Für Nochehemann Blümer ist der Drops gelutscht: „Ihre Karriere ist für mich vorbei“, befand er bei RTL. „Mit dem, was sie da von sich gegeben hat, kommen wahrscheinlich die wenigsten Menschen klar. Jeder Werbepartner, jeder Veranstalter wird einen großen Bogen um sie machen.“ Daran ist zu zweifeln. Das Müller-Drama spielt in einer Branche, deren Rohstoff das öffentliche Stattfinden um jeden Preis ist. Und was die Währung „Aufmerksamkeit“ angeht, läuft es seit dem Eklat ganz prima für die Müllerin.
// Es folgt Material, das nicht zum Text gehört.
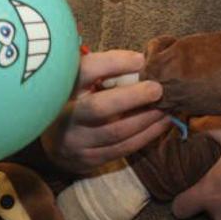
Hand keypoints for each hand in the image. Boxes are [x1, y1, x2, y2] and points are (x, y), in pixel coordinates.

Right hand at [41, 49, 169, 173]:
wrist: (53, 143)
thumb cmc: (76, 101)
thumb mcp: (81, 81)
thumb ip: (104, 71)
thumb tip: (143, 63)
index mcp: (63, 87)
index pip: (86, 70)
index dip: (115, 63)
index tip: (140, 60)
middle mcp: (67, 115)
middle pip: (100, 107)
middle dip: (134, 97)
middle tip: (158, 89)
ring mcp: (77, 141)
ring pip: (117, 132)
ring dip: (147, 118)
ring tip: (167, 107)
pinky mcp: (89, 159)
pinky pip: (123, 148)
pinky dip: (147, 135)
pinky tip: (162, 124)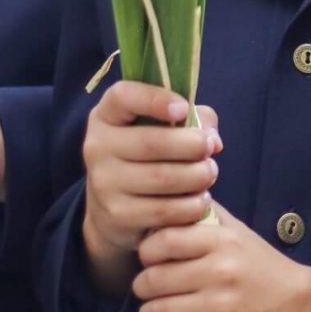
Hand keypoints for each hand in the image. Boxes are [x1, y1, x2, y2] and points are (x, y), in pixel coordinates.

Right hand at [80, 81, 220, 294]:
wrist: (113, 208)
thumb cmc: (147, 154)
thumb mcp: (161, 127)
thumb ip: (193, 119)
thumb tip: (213, 140)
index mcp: (106, 115)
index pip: (122, 97)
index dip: (155, 99)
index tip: (183, 108)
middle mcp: (97, 146)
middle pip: (151, 142)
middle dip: (192, 145)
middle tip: (210, 149)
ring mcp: (103, 182)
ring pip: (162, 178)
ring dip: (197, 176)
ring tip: (209, 174)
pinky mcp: (116, 214)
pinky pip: (163, 210)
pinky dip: (190, 206)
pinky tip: (200, 201)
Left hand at [134, 204, 310, 311]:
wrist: (309, 309)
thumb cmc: (267, 270)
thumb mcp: (241, 234)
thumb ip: (208, 217)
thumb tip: (174, 201)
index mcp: (223, 241)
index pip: (161, 241)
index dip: (148, 253)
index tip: (154, 260)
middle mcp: (221, 272)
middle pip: (151, 280)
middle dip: (145, 288)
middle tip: (153, 290)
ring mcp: (222, 309)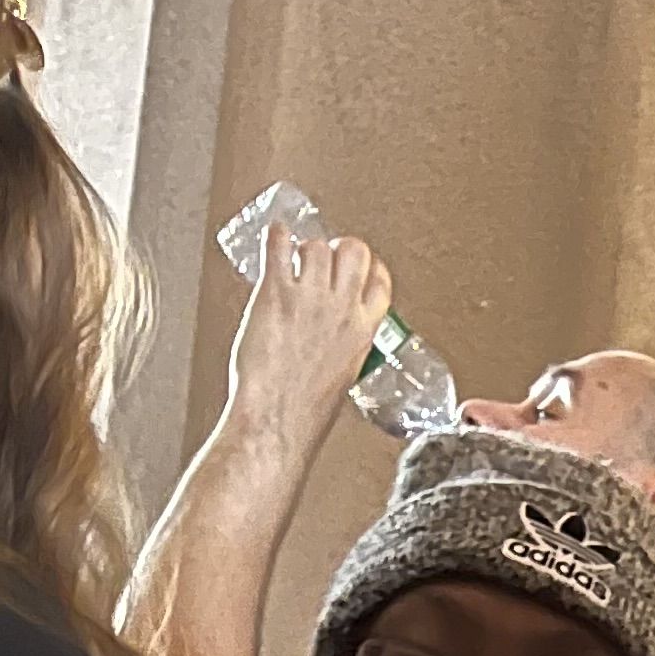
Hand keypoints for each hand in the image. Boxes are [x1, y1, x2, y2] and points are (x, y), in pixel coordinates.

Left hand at [225, 221, 391, 451]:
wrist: (277, 420)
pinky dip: (276, 236)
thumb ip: (344, 348)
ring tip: (294, 257)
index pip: (379, 282)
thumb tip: (331, 340)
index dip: (370, 267)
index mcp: (363, 332)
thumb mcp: (344, 377)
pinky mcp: (276, 292)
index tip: (362, 265)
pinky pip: (279, 245)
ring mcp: (310, 297)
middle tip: (325, 254)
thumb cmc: (306, 410)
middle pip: (354, 251)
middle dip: (339, 247)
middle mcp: (341, 309)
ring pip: (317, 245)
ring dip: (305, 248)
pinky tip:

„Wie tief steckt Melanie Müller im Nazi-Sumpf?“, fragt nun sorgenvoll N-TV. Die „Bild“-Zeitung setzt genüsslich einen Körperspracheexperten auf ihr Instagram-Sorry-Video an („Bei Minute 1:22 muss sie schwer schlucken“). Und das senegalesische Topmodel Pape Badji mit dem zauberhaften Künstlernamen „Papis Loveday“ beeilte sich zu versichern, dass die Sächsin „einer der ehrlichsten Menschen“ sei, den er „jemals kennengelernt habe“. Auch wenn die Ansprüche an wechselseitige Ehrlichkeit vielleicht nicht grenzenlos sind, wenn man sich anlässlich der gemeinsamen Teilnahme an der Sendung „Promi Big Brother“ kennengelernt hat.

Das Video von Müllers zuckendem rechten Arm jedenfalls werde nun „intensiv ausgewertet“, versichert eine Sprecherin der Leipziger Polizei. Wie auch immer man ein verwackeltes 15-Sekunden-Video „intensiv auswertet“. Messen Statiker jetzt den Winkel des Arms zum Körper? Durchsuchen Audioexperten die Tonspur nach Spuren rechtsradikalen Gedankenguts? Prüfen Extremismusfachleute, ob hinter Müllers Bühne Hitlers „Mein Kampf“ in einem Regal steht? Prognose: Die Sache wird im Sande verlaufen. Aber sie wird zu Müllers Schaden nicht sein.